Kempen. „Politisch hatte ich da zwar noch nichts mit der Verwaltung am Hut. Das Ganze war aber Thema Nummer eins in Kempen.“ Insofern kam auch Bäckermeister Karl-Heinz Hermans nicht um die Diskussionen herum: Mitte der 70er Jahre sollte Kempen seinen Status als Kreisstadt verlieren. Das nicht sonderlich geliebte Viersen sollte zum Sitz des Kreisverwaltung werden. Aus dem Konjunktiv wurde Realität: Seit 1975 gibt es den Kreis Viersen und somit die Kreisstadt Viersen. Zum 40-jährigen Bestehen erinnert sich Karl-Heinz Hermans — aus Sicht des Kempener Ehrenbürgers.

„Die Kempener waren in großer Sorge, dass der Verlust des Kreissitzes ein Problem wird“, so Hermans. Damals sicher zurecht: „Viele Beamte wohnten in Kempen. Sie mussten dann entweder fahren oder nach Viersen ziehen.“

Und dann ging es ja auch noch um den Verlust eines majestätischen Status: Das „Königreich Kempen“ (KK) auf den Nummernschildern wurde durch „VIE“ ersetzt. „Dieses Thema fiel genau in meine Zeit als Karnevalsprinz von 1974 bis 1977“, erinnert sich Hermans. Im Rosenmontagszug 1974 war „KK“ somit ein gerne gewähltes Motto. Bei einem Wagen ging es laut Hermans zum Beispiel darum, dass aus den „Kemp’sche Kappesköpp“ (auch dafür stand „KK“ im Volksmund) bald „Kaiser’s Kaffee“ aus Viersen werde.

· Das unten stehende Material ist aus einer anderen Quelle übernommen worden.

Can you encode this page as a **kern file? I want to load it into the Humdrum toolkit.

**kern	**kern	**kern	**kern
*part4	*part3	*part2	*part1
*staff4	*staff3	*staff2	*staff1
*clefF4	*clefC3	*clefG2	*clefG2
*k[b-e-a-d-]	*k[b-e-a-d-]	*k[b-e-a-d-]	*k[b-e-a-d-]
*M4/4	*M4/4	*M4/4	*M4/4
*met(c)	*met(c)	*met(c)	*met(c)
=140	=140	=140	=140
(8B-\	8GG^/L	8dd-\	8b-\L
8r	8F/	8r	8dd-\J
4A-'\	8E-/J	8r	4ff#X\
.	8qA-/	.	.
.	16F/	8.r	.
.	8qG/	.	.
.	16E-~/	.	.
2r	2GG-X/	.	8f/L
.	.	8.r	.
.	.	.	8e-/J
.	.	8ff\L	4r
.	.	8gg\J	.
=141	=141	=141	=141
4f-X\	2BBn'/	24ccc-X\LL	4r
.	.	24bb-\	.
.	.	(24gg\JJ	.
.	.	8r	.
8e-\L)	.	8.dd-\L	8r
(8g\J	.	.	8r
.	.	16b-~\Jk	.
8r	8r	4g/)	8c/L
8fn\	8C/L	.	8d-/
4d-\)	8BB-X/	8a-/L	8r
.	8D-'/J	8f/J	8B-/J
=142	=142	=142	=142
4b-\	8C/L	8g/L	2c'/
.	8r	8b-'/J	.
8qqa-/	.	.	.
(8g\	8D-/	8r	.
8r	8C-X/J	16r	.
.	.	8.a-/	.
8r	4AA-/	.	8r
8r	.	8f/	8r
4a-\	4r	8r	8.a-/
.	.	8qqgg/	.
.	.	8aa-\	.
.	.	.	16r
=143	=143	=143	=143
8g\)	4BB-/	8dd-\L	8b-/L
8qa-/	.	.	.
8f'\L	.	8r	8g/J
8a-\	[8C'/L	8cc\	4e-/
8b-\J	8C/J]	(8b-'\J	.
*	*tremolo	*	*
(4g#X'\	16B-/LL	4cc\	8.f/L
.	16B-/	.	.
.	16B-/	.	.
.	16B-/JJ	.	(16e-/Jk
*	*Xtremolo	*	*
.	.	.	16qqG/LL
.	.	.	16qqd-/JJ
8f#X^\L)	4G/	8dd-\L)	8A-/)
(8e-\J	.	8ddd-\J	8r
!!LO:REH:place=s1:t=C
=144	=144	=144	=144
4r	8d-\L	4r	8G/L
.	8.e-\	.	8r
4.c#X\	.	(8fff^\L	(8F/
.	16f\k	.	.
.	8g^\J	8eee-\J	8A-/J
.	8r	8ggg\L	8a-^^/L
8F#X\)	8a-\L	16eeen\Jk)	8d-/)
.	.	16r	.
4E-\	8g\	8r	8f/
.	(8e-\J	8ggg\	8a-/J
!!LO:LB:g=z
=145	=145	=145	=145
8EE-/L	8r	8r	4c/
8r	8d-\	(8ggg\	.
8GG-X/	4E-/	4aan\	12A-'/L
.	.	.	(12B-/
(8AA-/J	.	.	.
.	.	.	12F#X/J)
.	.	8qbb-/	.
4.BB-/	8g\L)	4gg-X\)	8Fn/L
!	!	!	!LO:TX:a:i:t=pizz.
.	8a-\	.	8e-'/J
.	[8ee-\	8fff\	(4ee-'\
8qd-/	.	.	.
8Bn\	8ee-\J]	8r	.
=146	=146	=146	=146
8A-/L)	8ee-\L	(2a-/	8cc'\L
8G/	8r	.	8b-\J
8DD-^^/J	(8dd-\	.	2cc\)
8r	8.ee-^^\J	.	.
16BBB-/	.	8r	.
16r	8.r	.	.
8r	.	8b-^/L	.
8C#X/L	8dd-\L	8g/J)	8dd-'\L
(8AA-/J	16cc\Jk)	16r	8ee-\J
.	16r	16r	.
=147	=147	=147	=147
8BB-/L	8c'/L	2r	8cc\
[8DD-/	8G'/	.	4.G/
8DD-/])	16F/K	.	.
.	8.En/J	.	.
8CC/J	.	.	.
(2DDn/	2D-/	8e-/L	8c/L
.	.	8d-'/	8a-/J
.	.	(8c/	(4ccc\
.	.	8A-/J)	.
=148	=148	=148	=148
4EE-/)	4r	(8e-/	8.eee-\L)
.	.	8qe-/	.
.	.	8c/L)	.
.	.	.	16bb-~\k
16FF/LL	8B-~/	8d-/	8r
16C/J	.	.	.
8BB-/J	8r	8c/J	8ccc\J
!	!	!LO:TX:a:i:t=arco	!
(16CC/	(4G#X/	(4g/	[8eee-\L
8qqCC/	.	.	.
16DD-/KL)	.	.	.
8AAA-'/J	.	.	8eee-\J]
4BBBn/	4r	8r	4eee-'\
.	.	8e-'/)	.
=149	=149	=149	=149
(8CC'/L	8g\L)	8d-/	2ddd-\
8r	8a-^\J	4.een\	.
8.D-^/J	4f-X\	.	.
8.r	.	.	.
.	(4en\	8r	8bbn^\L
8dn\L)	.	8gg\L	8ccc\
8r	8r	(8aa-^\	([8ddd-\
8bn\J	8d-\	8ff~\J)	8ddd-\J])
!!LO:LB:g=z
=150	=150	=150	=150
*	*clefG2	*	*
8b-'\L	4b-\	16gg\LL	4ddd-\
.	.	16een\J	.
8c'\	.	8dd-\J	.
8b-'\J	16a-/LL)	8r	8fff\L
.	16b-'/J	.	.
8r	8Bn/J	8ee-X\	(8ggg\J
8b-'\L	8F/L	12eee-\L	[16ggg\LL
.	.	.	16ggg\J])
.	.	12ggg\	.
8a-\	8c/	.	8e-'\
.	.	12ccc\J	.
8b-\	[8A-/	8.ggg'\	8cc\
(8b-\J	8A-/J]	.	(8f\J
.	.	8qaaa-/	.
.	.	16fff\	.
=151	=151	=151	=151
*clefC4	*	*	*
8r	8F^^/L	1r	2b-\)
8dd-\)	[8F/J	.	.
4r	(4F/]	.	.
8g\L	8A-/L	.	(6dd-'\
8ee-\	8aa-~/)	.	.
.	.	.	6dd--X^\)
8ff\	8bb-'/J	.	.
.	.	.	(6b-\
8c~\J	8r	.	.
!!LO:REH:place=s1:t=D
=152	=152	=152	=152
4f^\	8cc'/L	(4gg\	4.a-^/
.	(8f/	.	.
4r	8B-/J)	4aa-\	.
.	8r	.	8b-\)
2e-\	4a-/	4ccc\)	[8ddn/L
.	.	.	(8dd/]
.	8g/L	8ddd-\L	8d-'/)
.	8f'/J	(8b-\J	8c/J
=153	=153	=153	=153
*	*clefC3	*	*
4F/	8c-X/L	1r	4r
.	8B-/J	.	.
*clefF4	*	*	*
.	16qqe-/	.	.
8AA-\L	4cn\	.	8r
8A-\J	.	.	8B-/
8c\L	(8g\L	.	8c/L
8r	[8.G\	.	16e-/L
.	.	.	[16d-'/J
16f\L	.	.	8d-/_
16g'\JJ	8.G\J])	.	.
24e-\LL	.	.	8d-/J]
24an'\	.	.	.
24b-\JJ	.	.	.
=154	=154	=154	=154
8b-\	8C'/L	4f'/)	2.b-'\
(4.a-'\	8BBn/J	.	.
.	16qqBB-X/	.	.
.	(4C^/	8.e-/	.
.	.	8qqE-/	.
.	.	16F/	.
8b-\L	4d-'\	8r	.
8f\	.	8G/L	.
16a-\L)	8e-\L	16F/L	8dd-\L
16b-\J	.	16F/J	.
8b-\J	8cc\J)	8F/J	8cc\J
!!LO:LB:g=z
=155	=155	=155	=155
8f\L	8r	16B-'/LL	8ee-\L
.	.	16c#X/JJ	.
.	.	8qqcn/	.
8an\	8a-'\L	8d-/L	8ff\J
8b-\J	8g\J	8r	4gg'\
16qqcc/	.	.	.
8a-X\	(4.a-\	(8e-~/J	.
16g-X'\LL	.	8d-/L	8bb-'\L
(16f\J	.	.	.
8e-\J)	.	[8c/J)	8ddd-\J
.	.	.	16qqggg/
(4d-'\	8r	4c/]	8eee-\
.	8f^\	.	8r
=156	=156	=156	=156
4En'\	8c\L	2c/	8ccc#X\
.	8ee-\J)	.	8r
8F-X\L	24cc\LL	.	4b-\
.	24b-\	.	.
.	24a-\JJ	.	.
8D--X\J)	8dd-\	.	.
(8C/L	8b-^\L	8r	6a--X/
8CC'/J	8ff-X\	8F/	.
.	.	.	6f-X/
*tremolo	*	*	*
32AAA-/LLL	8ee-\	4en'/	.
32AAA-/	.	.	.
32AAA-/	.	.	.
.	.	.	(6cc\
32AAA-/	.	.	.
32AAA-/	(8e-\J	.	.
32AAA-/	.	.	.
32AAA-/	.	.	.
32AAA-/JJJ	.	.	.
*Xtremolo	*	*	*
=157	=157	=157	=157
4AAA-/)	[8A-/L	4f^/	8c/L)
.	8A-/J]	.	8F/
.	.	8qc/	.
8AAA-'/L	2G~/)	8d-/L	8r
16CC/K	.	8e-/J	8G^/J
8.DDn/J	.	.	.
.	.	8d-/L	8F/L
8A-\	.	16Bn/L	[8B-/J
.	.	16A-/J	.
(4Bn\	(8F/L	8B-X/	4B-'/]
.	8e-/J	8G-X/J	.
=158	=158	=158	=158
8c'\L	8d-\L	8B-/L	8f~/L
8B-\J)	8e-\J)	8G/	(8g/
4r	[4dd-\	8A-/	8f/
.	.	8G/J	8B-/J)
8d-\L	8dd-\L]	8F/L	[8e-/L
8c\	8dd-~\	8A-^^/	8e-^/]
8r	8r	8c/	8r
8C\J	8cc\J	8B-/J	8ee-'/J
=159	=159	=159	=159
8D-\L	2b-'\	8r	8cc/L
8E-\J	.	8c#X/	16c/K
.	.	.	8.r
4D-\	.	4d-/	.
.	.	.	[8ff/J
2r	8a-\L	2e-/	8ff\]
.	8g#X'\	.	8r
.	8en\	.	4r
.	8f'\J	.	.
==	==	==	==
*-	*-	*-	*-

40 Jahre später steht die Viersener Lebensmittelmarke vor dem Aus und das „KK“-Kennzeichen ist gerade wieder eingeführt worden. Dass das Nostalgieschild vor allem bei den Kempenern so beliebt ist — es gibt schon fast 9000 Stück —, freut Hermans: „Ich bin vor allem fasziniert, dass junge Leute das wollen. Mein Enkel ist 19, der möchte bald auch eins auf dem Auto haben. Dem musste ich erstmal erklären, dass ,KK’ gar nichts mit einem Königreich zu tun hat.“ Die Zuneigung zum „KK“ hat für Hermans aber nichts mit einem Affront gegen Viersen zu tun: „Viersen ist die Kreisstadt. Alles ist so in Ordnung.“

Anno 2015 sieht der Ex-Bürgermeister und Ehrenbürger die Entwicklung Kempens positiv — auch ohne den Status als Kreisstadt: „Wie Kempen sich entwickelt hat, ist doch großartig. Die Verantwortlichen in den 70er Jahren haben das Aus als Kreisstadt als Chance gesehen — und genutzt.“ Vor allem dem langjährigen Stadtdirektor Klaus Hülshoff sei dies zu verdanken. „Die Altstadtsanierung und die Entwicklung der Industriegebiete waren der Schlüssel“, so Karl-Heinz Hermans.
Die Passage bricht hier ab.